In regards to the recent Trump Tweets about Mika Brzenski, Secretary of Transportation Elaine Chao offers the following pathetic defense:
“The president is a citizen as well, and he says what he wants to say,” Chao said at the Aspen Ideas Festival, which is co-hosted by The Aspen Institute and The Atlantic. “I think one of the things that’s important is that you have to take a look at his actions, and to a certain … segment [of Americans] the country was too dependent on government. It was going in a direction that they disagreed with, and so he [Trump] was able to touch a chord with a great number of people who felt that somehow this country needed to have their voices heard.”
Chao, who said she did not agree with Trump’s comments, added the president’s remarks may be unfiltered because isn’t a politician.
“He’s not in politics, and so he’s not used to the usual restraints that people in public service have,” she said. “He’s new. He will adapt and he will learn.”
I have three immediate responses:
First, this is not about being a politician or not being a politician, it is about decent human behavior and acting like an adult, not a spoiled child.

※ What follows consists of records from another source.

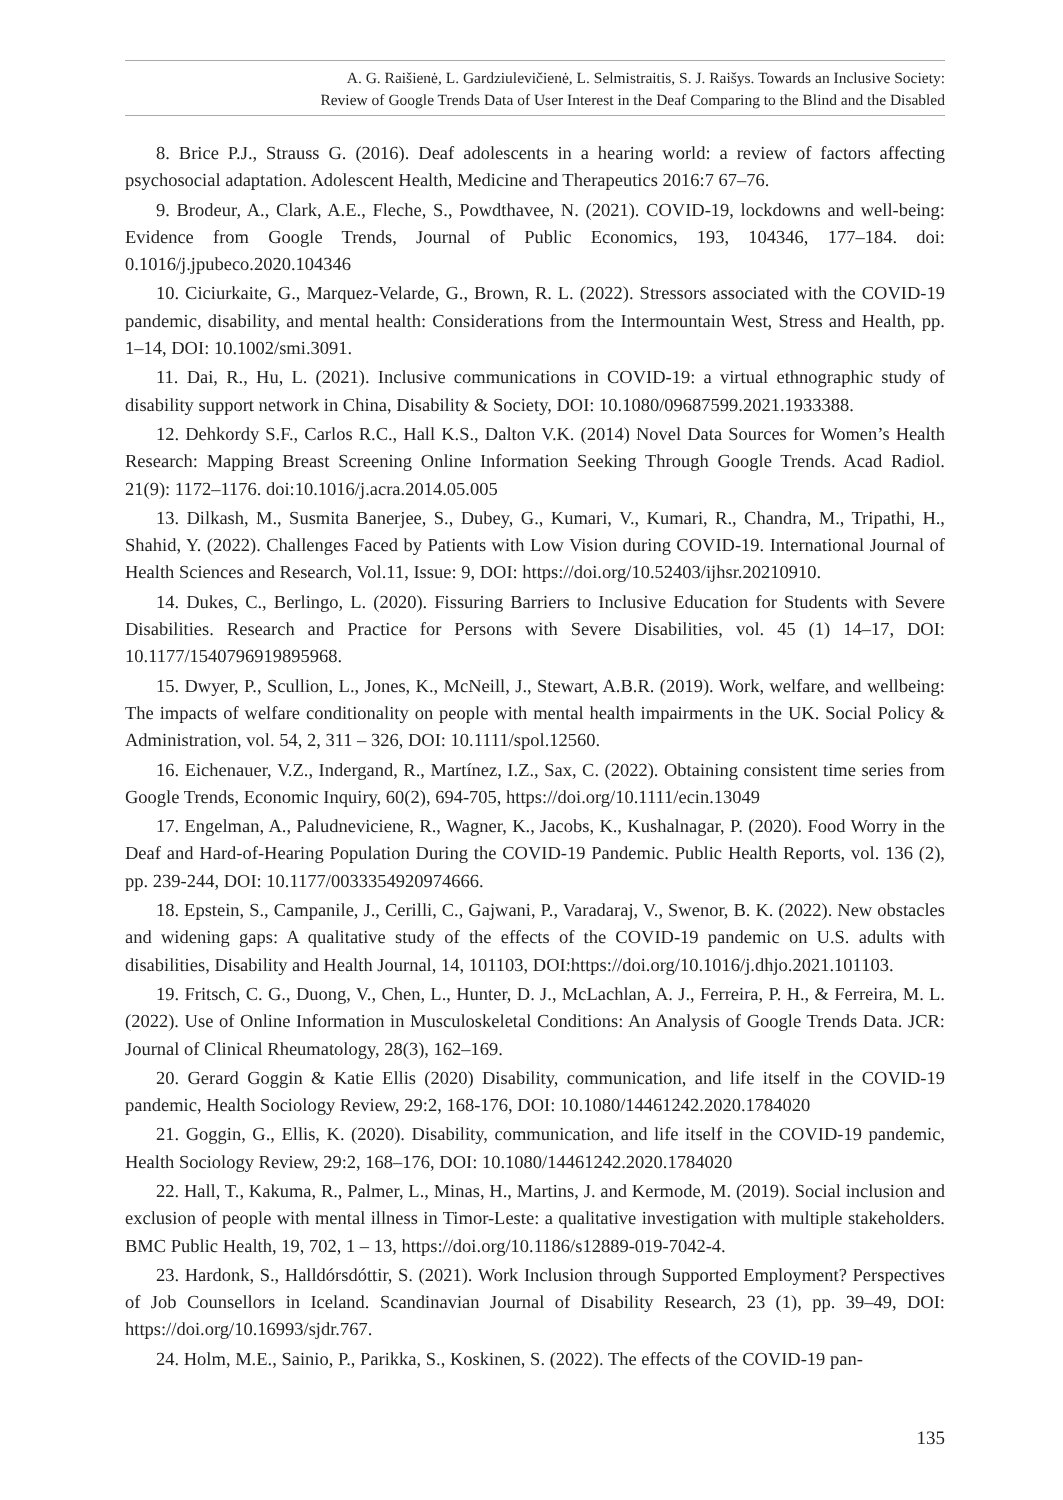A. G. Raišienė, L. Gardziulevičienė, L. Selmistraitis, S. J. Raišys. Towards an Inclusive Society:
Review of Google Trends Data of User Interest in the Deaf Comparing to the Blind and the Disabled
8. Brice P.J., Strauss G. (2016). Deaf adolescents in a hearing world: a review of factors affecting psychosocial adaptation. Adolescent Health, Medicine and Therapeutics 2016:7 67–76.
9. Brodeur, A., Clark, A.E., Fleche, S., Powdthavee, N. (2021). COVID-19, lockdowns and well-being: Evidence from Google Trends, Journal of Public Economics, 193, 104346, 177–184. doi: 0.1016/j.jpubeco.2020.104346
10. Ciciurkaite, G., Marquez-Velarde, G., Brown, R. L. (2022). Stressors associated with the COVID-19 pandemic, disability, and mental health: Considerations from the Intermountain West, Stress and Health, pp. 1–14, DOI: 10.1002/smi.3091.
11. Dai, R., Hu, L. (2021). Inclusive communications in COVID-19: a virtual ethnographic study of disability support network in China, Disability & Society, DOI: 10.1080/09687599.2021.1933388.
12. Dehkordy S.F., Carlos R.C., Hall K.S., Dalton V.K. (2014) Novel Data Sources for Women’s Health Research: Mapping Breast Screening Online Information Seeking Through Google Trends. Acad Radiol. 21(9): 1172–1176. doi:10.1016/j.acra.2014.05.005
13. Dilkash, M., Susmita Banerjee, S., Dubey, G., Kumari, V., Kumari, R., Chandra, M., Tripathi, H., Shahid, Y. (2022). Challenges Faced by Patients with Low Vision during COVID-19. International Journal of Health Sciences and Research, Vol.11, Issue: 9, DOI: https://doi.org/10.52403/ijhsr.20210910.
14. Dukes, C., Berlingo, L. (2020). Fissuring Barriers to Inclusive Education for Students with Severe Disabilities. Research and Practice for Persons with Severe Disabilities, vol. 45 (1) 14–17, DOI: 10.1177/1540796919895968.
15. Dwyer, P., Scullion, L., Jones, K., McNeill, J., Stewart, A.B.R. (2019). Work, welfare, and wellbeing: The impacts of welfare conditionality on people with mental health impairments in the UK. Social Policy & Administration, vol. 54, 2, 311 – 326, DOI: 10.1111/spol.12560.
16. Eichenauer, V.Z., Indergand, R., Martínez, I.Z., Sax, C. (2022). Obtaining consistent time series from Google Trends, Economic Inquiry, 60(2), 694-705, https://doi.org/10.1111/ecin.13049
17. Engelman, A., Paludneviciene, R., Wagner, K., Jacobs, K., Kushalnagar, P. (2020). Food Worry in the Deaf and Hard-of-Hearing Population During the COVID-19 Pandemic. Public Health Reports, vol. 136 (2), pp. 239-244, DOI: 10.1177/0033354920974666.
18. Epstein, S., Campanile, J., Cerilli, C., Gajwani, P., Varadaraj, V., Swenor, B. K. (2022). New obstacles and widening gaps: A qualitative study of the effects of the COVID-19 pandemic on U.S. adults with disabilities, Disability and Health Journal, 14, 101103, DOI:https://doi.org/10.1016/j.dhjo.2021.101103.
19. Fritsch, C. G., Duong, V., Chen, L., Hunter, D. J., McLachlan, A. J., Ferreira, P. H., & Ferreira, M. L. (2022). Use of Online Information in Musculoskeletal Conditions: An Analysis of Google Trends Data. JCR: Journal of Clinical Rheumatology, 28(3), 162–169.
20. Gerard Goggin & Katie Ellis (2020) Disability, communication, and life itself in the COVID-19 pandemic, Health Sociology Review, 29:2, 168-176, DOI: 10.1080/14461242.2020.1784020
21. Goggin, G., Ellis, K. (2020). Disability, communication, and life itself in the COVID-19 pandemic, Health Sociology Review, 29:2, 168–176, DOI: 10.1080/14461242.2020.1784020
22. Hall, T., Kakuma, R., Palmer, L., Minas, H., Martins, J. and Kermode, M. (2019). Social inclusion and exclusion of people with mental illness in Timor-Leste: a qualitative investigation with multiple stakeholders. BMC Public Health, 19, 702, 1 – 13, https://doi.org/10.1186/s12889-019-7042-4.
23. Hardonk, S., Halldórsdóttir, S. (2021). Work Inclusion through Supported Employment? Perspectives of Job Counsellors in Iceland. Scandinavian Journal of Disability Research, 23 (1), pp. 39–49, DOI: https://doi.org/10.16993/sjdr.767.
24. Holm, M.E., Sainio, P., Parikka, S., Koskinen, S. (2022). The effects of the COVID-19 pan-
135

Second, if one has navigated a year-campaign to be elected president of the United States, guess what: that makes one a politician. The problem is not that President Trump is not a politician, it is the type of politics that he practices, which includes personal attacks of this nature.
Third, no he won’t learn. This is clear: he is who he is, and he is not going to change.
In terms of lame defenses, this reminds me of Newt Gingrich’s recent defense in regards to Trumps “bluff” over the “tapes”:
“I think he was, in his way, instinctively trying to rattle Comey,” Gingrich told The Associated Press.
“He’s not a professional politician. He doesn’t come back and think about Nixon and Watergate. His instinct is: ‘I’ll outbluff you.’ “
First, it is stunning to assume that an American of Trump’s age, regardless of profession, wouldn’t see the Nixon/Watergate connection here.
Second, this is yet another very of the odd not-a-politician defense, because it assumes that being a non-politician means one can be an ass in public. This is a weird line of reasoning. (And, again, while Trump was recently a non-politician, he is now a politician by definition).
Worse than Trump’s behavior are the sycophants and hangers-on who excuse this type of behavior because it profits them.